▶ TASK OBJECTIVE:
Summarize the text on e-mail prompts in two sentences.

Researchers from Maastricht University, Netherlands, investigated the influence of content and timing of an e-mail prompt on the returning visits to a computer-tailored lifestyle program. The lifestyle programs were aimed at multiple health behaviors: increasing physical activity, increasing fruit and vegetable intake, smoking cessation and decreasing alcohol consumption. These programs compared a user's current health behavior status to Dutch public health guidelines set for certain health behavior--such as working out at least 30 minutes per day five days a week, eating fruit and vegetables daily, drinking plenty of water and not smoking.

The program used gradual steps to guide people in changing their behaviors, plans to use and coping mechanisms to prevent relapse.

Of the 240 program users tested, 206 participants received e-mails prompting them to revisit the program. The study shows that 53 participants--25.7 percent--that got the e-mail reacted by clicking on the URL and re-visiting the program website, and 21 percent logged in.

The e-mails were more effective when sent two weeks after a user's first visit, as opposed to four and six weeks after the first visit. Additionally, participants receiving an e-mail with content other than just the link to the program were more likely to click on the program than URL than those who received a standard prompt.

In a study published last summer in the Journal of Medical Internet Research, researchers tried to measure the impact of e-mail and text messages on patient self-monitoring of activities and behaviors such as diet, exercise, and smoking. Study results showed that initiating and maintaining use of self-monitoring tools had been challenging.

A study in 2010 lead by the Center for Community-Based Research at the Dana-Farber Cancer Institute in Boston also set out to determine whether e-mail prompts were useful at increasing self-monitoring in online programs, and found that prompting did, in fact, increase rates of return and self-monitoring.

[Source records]
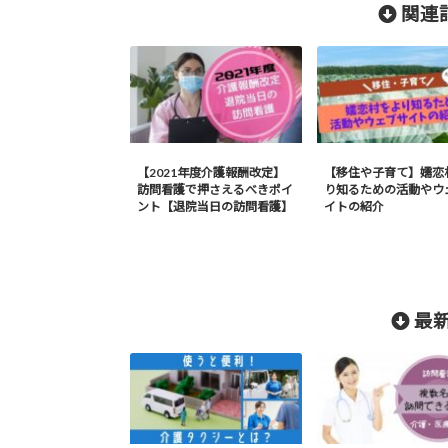
関連記
【2021年度介護報酬改定】
【移住や子育て】嬬恋
訪問看護で押さえるべきポイ
り知るための活動やウ
ント【退院当日の訪問看護】
イトの紹介
最新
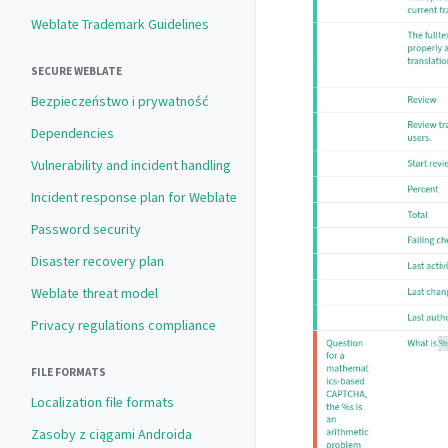
Weblate Trademark Guidelines
SECURE WEBLATE
Bezpieczeństwo i prywatność
Dependencies
Vulnerability and incident handling
Incident response plan for Weblate
Password security
Disaster recovery plan
Weblate threat model
Privacy regulations compliance
FILE FORMATS
Localization file formats
Zasoby z ciągami Androida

▶ ANSWER BOX:
Maastricht University researchers studied how the content and timing of an e-mail prompt affected return visits to a computer-tailored lifestyle program aimed at physical activity, fruit and vegetable intake, smoking cessation and alcohol consumption. Of the 206 participants who received the e-mail, 25.7 percent clicked the URL to revisit the program website and 21 percent logged in, and e-mails sent two weeks after the first visit were more effective than those sent at four or six weeks.